Business requirements for the modern data warehouse
The business requirements for data are continuously growing, so is the demand for data availability on different levels of detail and data models to meet specific user or application needs. The data warehouse has become so much more than a large data store for management reporting and KPI’s, both due to increased organizational data maturity and to the increasing number of available data sources, both internal and external.
To meet the overall organizational requirements, not just for data delivery, but also for regulatory compliance and budget concerns, four key abilities need to be considered for a modern data warehouse.
- Agility (smoothness)
The ability to deliver a project in small iterative cycles, delivering piece by piece. It also includes the ability to efficiently adapt to changes within given constraints, i.e., time, resources, and budget.
- Productivity (delivery/time)
The ability to utilize resources efficiently for value-adding activities, producing high throughput of deliverables (data items). Productivity should include the entire life-cycle, i.e. from development to continuous operation.
- Robustness (stability)
The ability to continuously maintain a stable and predictable solution, with minimal downtime even as the solution changes over time. The solution should be operationally stable and predictable, i.e. robust, resulting in minimum time spent on operational tasks. Robustness is key for trusting data.
- Risk reduction (safe)
The solution should be designed to handle change in personnel, change in data sources, and confirm to regulatory compliances.
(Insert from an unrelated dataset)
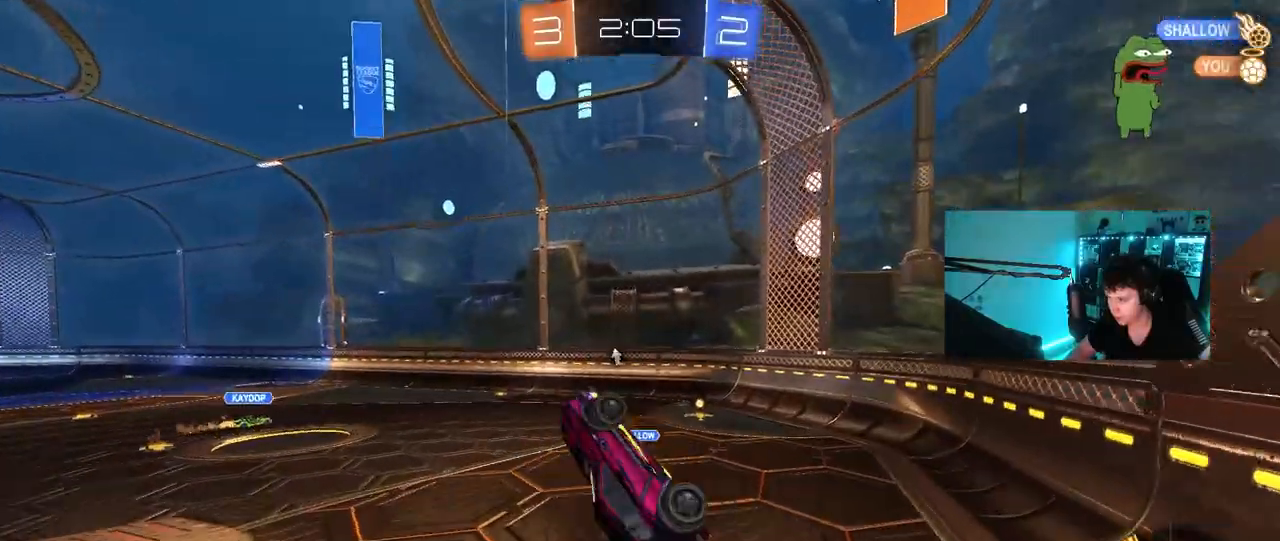
{"keys": ["space"], "mouse": [], "events": [[133, "shift", "up"], [217, "d", "up"], [367, "d", "down"], [417, "space", "down"], [417, "w", "up"], [467, "d", "up"]]}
Data should be traceable and documentation should be autogenerated to always be up to date.
The inevitable compromise
Data integration tools that enable ELT or ETL are typically designed to be generic to handle any form of data integration. Being a Jack of all trades, these tools risk being Master of none when it comes to data warehouse development and operation. Data integration tools leave it up to the data warehouse developers or data engineers to define the processes in the data life-cycle, determine precisely how to perform each process, including which practices to apply and how to apply them.
Given the constraints (Budget, Time, Resources, Strategy/Goals) of a given project and solution, developers will have to make compromises when working with these generic ETL tools. Typically, one must decide which of the four key principles above weighs the most, as designing for all will break the constraints.
If robustness and data quality is the most important factor, one must typically start off with defining project/solution standards, patterns and approaches to each of the processes in the development life-cycle, before being able to deliver any business value. This is often maintained as separate documents or as a custom-built solution framework. Since the solution framework is not managed as part of the data integration software, it becomes the responsibility of the organization, i.e. the developer(s) to maintain and develop it over time. This will reduce agility and increase risk. Also, the reverse scenario applies; if Agility is a priority Robustness will suffer. The solution will become increasingly complex and lack standardization which also increases risk and decreases productivity.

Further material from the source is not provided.